The Division of Investment Management would get three new FTEs, divided among 13 new positions.
Altogether, the SEC would go from 4,685 FTEs currently to 5,139 FTEs after completing the hires approved for 2023 and proposed for 2024.
Additional FTEs requested for FY2024
- Enforcement 13
- Examinations 5
- Corp.Fin. 2
- Trad/Markets 2
- Invest. Mgmt. 3
- Econ/Rsk.Analysis 3
- Gen. Counsel 1
- Other Offices 3
- Admin/Support 11
Most of the more pointed questions aimed at Gensler included accusations based on the largely debunked assumption that no U.S. regulatory agency other than the Environmental Protection Agency has legislative authority to regulate anything involving the environment.
“You do not have clear authority to mandate climate-related data gathering, though you may be trying to skew that,” Michael Cloud (R-Texas) said during his turn to question Gensler.
“I’m concerned about the argument for adding employees when you’re having them do things with no authority,” he said.
Gensler told the committee the SEC does have authority under the investment acts to regulate disclosure of data material to investors, pointing out that the SEC has had regulations covering environmental issues on its books since the 1970s.
“Can” is not the same as “should,” however, especially in the case of agencies responsible for particular, very important parts of the U.S. economy, according to Jerry Carl (R-Ala.).
“The primary purpose of the SEC is to enforce laws against market manipulation, maintain fair markets, and facilitate capital formation. What does that have to do with climate emissions?” Carl asked Gensler during the hearing.
There is heavy demand among investors for information about how well a company recognizes climate-related risk to its business operations, and thousands of companies respond by disclosing more and more climate-related data every year, Gensler told the committee.

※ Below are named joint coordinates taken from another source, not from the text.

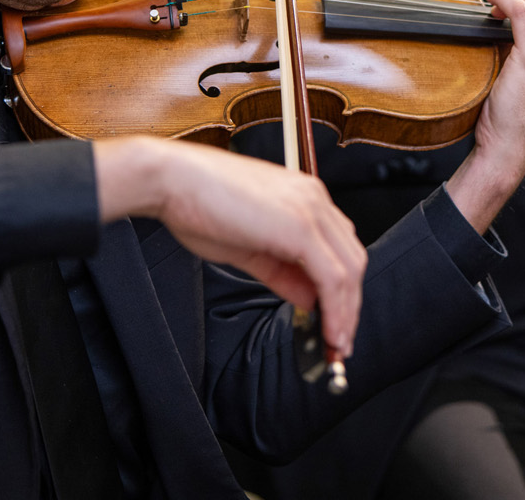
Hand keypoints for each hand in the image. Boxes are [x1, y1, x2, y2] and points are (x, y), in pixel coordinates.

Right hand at [93, 137, 366, 357]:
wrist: (172, 179)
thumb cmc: (199, 204)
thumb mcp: (247, 248)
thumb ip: (283, 273)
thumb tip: (308, 297)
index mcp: (304, 197)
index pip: (340, 248)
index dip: (343, 289)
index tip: (335, 321)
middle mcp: (314, 198)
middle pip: (352, 260)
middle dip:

In previous efforts to explain the rule, SEC officials have said that, since climate data is already disclosed publicly, and investors already use it, the SEC is simply defining what data should be disclosed and how, rather than introducing a completely new requirement to the market.
Opponents of the rule have said it would go far beyond simply making disclosures consistent, arguing that it would require a much higher volume of data of more types and at more cost than is usual for companies reporting voluntarily, even if the Scope 3 requirement that companies disclose greenhouse-gas and risk data about companies in their supply chains as well as themselves were not included in the final rule.
Gensler confirmed that the SEC is examining the flood of negative feedback it received about the rule, and is considering eliminating the Scope 3 requirements along with other potential changes, though he emphasized none of those decisions has been made.
Ashley Hinson (R-Iowa) took a more aggressive stance that included accusations based on the false assumption that the SEC rules would affect every company, regardless of size or status.
“I see it as a true weaponization of the department. Iowa farmers, Iowa businesses see it that way too,” she said. “I’m also concerned about the expansive reporting requirements for Scope 3 green-house gas emissions and the devastating impact that would have for Iowa farmers because large corporations have teams of attorneys that can help them comply; farmers don’t have that, so I’m very concerned about the precedent that’s being set here.”
“Our remit is on the 7,000 or 8,000 public companies out there, and just over the public companies, so it’s not the farmers that you’re referencing who would be affected,” Gensler said.